**Task description:**
Word-for-word transcription: reproduce all of the data, but not the pictures.

○ ○ ○ ○ ○ ○ ○

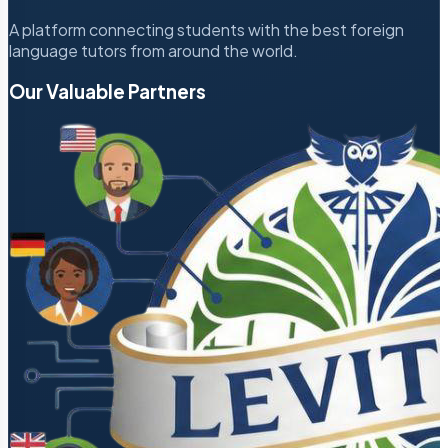
A platform connecting students with the best foreign
language tutors from around the world.
Our Valuable Partners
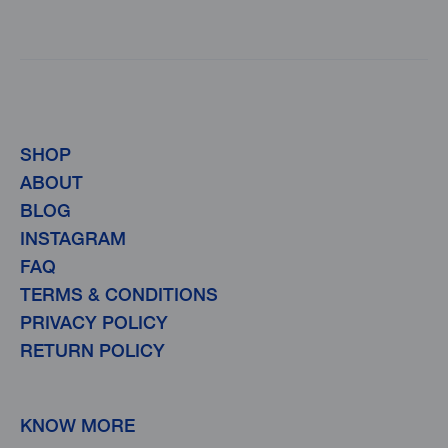
SHOP
ABOUT
BLOG
INSTAGRAM
FAQ
TERMS & CONDITIONS
PRIVACY POLICY
RETURN POLICY
KNOW MORE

○ ○ ○ ○ ○ ○ ○

**Final answer:**
A platform connecting students with the best foreign
language tutors from around the world.
Our Valuable Partners
SHOP
ABOUT
BLOG
INSTAGRAM
FAQ
TERMS & CONDITIONS
PRIVACY POLICY
RETURN POLICY
KNOW MORE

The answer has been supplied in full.